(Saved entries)
Content starts
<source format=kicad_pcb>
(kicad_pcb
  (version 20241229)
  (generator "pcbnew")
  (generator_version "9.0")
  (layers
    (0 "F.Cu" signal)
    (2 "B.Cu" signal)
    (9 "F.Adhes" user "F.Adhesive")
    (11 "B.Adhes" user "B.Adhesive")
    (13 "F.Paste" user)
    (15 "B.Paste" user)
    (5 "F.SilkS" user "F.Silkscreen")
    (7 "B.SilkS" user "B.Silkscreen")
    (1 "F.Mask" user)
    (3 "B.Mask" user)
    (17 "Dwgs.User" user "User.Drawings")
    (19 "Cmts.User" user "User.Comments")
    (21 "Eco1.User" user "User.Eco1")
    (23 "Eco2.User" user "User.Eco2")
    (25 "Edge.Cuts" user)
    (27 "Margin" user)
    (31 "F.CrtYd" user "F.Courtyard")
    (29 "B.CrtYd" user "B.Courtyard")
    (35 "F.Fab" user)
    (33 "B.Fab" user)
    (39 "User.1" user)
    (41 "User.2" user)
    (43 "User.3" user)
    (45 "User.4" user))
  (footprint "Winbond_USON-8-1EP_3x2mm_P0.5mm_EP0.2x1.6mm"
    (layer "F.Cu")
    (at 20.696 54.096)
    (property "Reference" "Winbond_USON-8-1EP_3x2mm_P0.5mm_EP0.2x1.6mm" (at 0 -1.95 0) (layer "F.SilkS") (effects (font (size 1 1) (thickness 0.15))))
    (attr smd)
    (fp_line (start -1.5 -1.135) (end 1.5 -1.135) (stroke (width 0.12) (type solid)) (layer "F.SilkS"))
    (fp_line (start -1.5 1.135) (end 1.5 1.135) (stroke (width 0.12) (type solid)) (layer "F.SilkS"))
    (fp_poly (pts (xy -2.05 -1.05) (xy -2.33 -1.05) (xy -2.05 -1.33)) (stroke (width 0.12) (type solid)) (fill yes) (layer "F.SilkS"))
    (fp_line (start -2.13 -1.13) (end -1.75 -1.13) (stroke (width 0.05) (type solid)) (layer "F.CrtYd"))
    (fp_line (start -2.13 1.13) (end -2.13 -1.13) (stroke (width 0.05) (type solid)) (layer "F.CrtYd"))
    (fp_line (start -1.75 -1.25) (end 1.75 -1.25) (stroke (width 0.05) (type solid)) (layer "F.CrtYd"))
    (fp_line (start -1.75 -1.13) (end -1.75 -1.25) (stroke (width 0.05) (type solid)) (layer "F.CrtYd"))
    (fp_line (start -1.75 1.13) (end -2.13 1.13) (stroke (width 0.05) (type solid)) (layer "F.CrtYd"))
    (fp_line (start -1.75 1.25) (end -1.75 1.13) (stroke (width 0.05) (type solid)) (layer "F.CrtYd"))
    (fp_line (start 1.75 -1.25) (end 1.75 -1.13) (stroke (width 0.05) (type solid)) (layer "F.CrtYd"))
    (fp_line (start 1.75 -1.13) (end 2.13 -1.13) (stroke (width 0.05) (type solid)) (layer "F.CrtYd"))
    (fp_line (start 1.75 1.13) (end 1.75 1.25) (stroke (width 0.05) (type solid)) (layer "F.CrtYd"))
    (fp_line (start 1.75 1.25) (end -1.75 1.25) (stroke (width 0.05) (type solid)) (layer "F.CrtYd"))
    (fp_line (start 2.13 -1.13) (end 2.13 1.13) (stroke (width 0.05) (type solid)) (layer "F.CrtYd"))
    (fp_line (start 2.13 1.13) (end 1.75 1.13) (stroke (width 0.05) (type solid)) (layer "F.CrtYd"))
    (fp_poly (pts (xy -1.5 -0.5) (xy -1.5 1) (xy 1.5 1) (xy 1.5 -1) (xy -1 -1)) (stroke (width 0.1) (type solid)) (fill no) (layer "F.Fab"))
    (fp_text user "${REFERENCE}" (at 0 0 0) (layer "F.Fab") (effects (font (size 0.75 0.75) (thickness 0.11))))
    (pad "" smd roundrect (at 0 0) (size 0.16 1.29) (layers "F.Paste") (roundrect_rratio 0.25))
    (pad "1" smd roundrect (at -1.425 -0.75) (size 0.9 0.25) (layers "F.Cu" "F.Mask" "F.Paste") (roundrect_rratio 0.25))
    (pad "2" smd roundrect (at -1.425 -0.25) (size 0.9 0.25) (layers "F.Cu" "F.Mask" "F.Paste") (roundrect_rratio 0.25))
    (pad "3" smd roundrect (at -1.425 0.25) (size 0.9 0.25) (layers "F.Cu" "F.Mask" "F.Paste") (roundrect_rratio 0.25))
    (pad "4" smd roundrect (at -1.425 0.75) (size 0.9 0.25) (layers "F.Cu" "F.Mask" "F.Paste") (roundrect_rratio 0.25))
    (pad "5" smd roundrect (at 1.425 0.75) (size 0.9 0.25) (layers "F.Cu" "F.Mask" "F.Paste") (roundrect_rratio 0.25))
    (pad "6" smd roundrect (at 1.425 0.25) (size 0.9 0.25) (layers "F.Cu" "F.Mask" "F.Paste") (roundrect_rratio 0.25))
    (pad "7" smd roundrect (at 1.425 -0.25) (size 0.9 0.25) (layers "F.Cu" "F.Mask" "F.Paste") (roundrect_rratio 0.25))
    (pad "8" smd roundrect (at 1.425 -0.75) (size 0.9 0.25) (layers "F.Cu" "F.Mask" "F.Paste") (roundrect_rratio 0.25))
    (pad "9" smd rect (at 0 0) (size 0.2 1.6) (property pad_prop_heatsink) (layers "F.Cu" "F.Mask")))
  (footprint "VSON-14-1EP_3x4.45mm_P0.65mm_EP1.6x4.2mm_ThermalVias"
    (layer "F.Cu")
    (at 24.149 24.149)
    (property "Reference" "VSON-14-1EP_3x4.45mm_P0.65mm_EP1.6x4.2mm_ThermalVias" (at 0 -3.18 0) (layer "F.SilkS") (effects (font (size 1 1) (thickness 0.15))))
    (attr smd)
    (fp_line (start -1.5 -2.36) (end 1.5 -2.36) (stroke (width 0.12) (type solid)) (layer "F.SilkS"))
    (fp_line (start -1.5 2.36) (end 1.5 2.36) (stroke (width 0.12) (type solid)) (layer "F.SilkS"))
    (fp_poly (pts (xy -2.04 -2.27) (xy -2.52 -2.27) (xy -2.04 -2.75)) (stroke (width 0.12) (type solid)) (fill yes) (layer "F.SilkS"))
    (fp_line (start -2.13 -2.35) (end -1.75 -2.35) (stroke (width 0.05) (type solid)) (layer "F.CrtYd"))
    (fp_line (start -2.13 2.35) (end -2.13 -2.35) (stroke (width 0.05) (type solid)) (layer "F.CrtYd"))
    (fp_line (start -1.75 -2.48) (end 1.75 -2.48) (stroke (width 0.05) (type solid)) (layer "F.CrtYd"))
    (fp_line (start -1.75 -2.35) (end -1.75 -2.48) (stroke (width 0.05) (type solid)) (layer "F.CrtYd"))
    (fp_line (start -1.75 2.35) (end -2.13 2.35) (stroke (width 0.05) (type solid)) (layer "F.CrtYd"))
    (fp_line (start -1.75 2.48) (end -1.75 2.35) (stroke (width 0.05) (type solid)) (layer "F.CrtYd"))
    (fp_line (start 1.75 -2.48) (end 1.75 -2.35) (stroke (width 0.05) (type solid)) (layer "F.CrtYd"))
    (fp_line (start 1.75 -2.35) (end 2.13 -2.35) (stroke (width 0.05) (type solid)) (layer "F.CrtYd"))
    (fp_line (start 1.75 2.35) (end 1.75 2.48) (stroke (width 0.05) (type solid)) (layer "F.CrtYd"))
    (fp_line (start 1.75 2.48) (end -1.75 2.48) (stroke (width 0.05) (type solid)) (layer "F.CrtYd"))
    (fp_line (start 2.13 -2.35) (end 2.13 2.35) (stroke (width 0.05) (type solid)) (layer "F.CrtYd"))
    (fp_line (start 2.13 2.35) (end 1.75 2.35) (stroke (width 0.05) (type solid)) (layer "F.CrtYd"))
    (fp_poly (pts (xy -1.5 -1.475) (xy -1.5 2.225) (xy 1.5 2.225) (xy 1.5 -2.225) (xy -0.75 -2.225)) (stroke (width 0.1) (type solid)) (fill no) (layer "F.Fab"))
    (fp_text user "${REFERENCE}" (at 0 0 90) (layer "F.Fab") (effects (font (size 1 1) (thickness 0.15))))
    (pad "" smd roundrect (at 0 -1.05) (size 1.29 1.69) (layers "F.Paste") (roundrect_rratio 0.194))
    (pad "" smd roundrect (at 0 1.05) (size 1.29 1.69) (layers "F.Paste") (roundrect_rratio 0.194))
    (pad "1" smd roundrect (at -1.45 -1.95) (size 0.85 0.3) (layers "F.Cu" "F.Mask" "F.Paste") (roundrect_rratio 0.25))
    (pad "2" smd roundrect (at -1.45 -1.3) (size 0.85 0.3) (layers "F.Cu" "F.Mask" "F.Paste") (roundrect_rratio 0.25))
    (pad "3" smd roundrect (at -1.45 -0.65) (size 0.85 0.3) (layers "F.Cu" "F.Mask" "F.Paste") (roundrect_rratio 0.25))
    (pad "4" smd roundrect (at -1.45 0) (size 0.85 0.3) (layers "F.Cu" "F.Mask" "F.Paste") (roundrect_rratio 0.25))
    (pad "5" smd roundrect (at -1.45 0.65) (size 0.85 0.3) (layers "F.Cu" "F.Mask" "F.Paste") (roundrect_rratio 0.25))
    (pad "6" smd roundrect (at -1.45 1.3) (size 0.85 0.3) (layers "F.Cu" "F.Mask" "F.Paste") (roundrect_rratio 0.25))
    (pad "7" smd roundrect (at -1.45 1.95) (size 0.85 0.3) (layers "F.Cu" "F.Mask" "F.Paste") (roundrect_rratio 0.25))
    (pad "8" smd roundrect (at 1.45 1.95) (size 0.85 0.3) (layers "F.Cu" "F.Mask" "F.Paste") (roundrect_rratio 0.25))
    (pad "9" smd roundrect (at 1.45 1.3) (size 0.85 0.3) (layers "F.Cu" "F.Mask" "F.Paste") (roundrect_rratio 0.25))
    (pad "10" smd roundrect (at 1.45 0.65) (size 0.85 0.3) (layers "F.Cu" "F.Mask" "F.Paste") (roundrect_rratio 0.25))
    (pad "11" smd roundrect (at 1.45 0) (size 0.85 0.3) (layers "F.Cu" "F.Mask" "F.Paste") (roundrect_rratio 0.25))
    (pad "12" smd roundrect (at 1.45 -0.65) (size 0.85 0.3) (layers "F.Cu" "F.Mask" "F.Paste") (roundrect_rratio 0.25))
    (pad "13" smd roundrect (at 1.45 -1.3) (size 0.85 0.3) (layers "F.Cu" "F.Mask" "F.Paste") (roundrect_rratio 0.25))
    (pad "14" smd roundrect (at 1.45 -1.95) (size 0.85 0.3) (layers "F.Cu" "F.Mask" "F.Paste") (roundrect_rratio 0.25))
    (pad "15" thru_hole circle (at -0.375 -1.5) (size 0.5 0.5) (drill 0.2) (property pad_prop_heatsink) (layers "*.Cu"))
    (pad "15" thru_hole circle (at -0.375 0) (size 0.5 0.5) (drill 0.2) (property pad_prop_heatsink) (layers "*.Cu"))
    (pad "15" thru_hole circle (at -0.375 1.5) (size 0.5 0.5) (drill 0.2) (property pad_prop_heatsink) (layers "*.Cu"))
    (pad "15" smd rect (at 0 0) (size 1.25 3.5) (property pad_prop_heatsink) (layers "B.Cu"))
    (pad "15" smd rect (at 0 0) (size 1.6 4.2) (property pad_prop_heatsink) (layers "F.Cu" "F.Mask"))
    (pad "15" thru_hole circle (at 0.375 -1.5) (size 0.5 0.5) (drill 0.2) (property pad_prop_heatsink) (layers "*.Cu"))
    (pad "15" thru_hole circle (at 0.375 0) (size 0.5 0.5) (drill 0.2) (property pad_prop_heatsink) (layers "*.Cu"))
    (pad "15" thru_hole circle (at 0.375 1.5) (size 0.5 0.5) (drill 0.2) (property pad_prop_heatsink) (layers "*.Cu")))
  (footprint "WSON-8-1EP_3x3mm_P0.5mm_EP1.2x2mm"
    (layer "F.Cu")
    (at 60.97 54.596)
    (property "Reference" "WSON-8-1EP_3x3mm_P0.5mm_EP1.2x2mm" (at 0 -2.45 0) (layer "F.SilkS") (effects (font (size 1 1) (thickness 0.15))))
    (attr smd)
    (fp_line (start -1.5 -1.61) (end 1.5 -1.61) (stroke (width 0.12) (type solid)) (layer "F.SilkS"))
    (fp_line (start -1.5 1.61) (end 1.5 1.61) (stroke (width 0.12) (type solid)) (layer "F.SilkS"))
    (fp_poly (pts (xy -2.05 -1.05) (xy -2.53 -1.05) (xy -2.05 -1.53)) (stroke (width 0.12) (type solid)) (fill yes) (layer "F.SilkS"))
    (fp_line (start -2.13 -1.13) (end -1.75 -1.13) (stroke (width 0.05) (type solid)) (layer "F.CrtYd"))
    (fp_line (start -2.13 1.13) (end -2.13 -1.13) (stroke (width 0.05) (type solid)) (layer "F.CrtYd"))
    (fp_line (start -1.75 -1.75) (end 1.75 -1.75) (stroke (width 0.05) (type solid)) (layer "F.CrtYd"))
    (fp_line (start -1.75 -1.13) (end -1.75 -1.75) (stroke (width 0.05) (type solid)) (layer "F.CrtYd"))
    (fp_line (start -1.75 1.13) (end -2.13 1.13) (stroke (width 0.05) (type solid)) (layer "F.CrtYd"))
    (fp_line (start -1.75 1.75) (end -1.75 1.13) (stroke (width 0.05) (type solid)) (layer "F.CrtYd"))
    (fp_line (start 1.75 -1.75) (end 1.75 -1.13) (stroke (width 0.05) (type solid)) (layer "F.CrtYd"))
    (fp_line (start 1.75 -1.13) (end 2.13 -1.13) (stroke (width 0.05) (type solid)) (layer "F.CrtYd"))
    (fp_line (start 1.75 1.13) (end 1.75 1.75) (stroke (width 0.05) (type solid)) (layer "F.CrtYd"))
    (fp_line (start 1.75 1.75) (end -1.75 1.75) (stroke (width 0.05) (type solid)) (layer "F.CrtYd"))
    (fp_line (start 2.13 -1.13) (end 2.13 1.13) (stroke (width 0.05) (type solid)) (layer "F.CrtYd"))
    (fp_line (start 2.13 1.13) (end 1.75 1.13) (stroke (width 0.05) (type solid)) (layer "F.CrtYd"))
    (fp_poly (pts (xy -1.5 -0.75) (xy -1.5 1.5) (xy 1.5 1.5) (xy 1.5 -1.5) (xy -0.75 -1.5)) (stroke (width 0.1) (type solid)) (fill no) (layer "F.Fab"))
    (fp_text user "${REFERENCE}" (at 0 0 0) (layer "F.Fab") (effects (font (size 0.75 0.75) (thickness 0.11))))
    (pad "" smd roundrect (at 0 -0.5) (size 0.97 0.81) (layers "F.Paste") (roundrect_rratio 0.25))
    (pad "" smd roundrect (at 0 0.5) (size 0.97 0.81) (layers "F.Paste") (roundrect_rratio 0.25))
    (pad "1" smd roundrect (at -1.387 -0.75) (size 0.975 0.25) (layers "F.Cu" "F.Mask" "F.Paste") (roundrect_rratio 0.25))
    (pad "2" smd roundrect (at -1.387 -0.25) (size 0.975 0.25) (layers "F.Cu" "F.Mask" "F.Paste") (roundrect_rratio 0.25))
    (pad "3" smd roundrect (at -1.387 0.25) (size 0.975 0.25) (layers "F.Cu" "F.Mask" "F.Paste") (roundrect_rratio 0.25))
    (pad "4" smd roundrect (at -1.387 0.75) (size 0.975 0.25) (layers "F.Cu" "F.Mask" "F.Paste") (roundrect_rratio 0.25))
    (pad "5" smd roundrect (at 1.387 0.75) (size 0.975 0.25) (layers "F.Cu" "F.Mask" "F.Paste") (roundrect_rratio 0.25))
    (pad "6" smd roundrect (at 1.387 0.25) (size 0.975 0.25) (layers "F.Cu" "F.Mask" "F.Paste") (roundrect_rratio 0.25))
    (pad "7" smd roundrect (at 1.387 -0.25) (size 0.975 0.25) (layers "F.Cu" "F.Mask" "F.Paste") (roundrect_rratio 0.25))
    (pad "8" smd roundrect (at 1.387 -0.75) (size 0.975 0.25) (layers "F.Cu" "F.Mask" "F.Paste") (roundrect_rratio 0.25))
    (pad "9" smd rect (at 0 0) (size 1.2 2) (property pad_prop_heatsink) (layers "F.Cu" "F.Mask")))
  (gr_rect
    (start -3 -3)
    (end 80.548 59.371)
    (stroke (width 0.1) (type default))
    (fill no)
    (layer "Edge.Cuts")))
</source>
Content ends
• _Problem to work on_
Going back over the entries above, copy word for word every line from the one that has "(fp_line (start 1.75 -1.75)" on through the one that has "(at 0 -0.5)".

• _Exercise response_
    (fp_line (start 1.75 -1.75) (end 1.75 -1.13) (stroke (width 0.05) (type solid)) (layer "F.CrtYd"))
    (fp_line (start 1.75 -1.13) (end 2.13 -1.13) (stroke (width 0.05) (type solid)) (layer "F.CrtYd"))
    (fp_line (start 1.75 1.13) (end 1.75 1.75) (stroke (width 0.05) (type solid)) (layer "F.CrtYd"))
    (fp_line (start 1.75 1.75) (end -1.75 1.75) (stroke (width 0.05) (type solid)) (layer "F.CrtYd"))
    (fp_line (start 2.13 -1.13) (end 2.13 1.13) (stroke (width 0.05) (type solid)) (layer "F.CrtYd"))
    (fp_line (start 2.13 1.13) (end 1.75 1.13) (stroke (width 0.05) (type solid)) (layer "F.CrtYd"))
    (fp_poly (pts (xy -1.5 -0.75) (xy -1.5 1.5) (xy 1.5 1.5) (xy 1.5 -1.5) (xy -0.75 -1.5)) (stroke (width 0.1) (type solid)) (fill no) (layer "F.Fab"))
    (fp_text user "${REFERENCE}" (at 0 0 0) (layer "F.Fab") (effects (font (size 0.75 0.75) (thickness 0.11))))
    (pad "" smd roundrect (at 0 -0.5) (size 0.97 0.81) (layers "F.Paste") (roundrect_rratio 0.25))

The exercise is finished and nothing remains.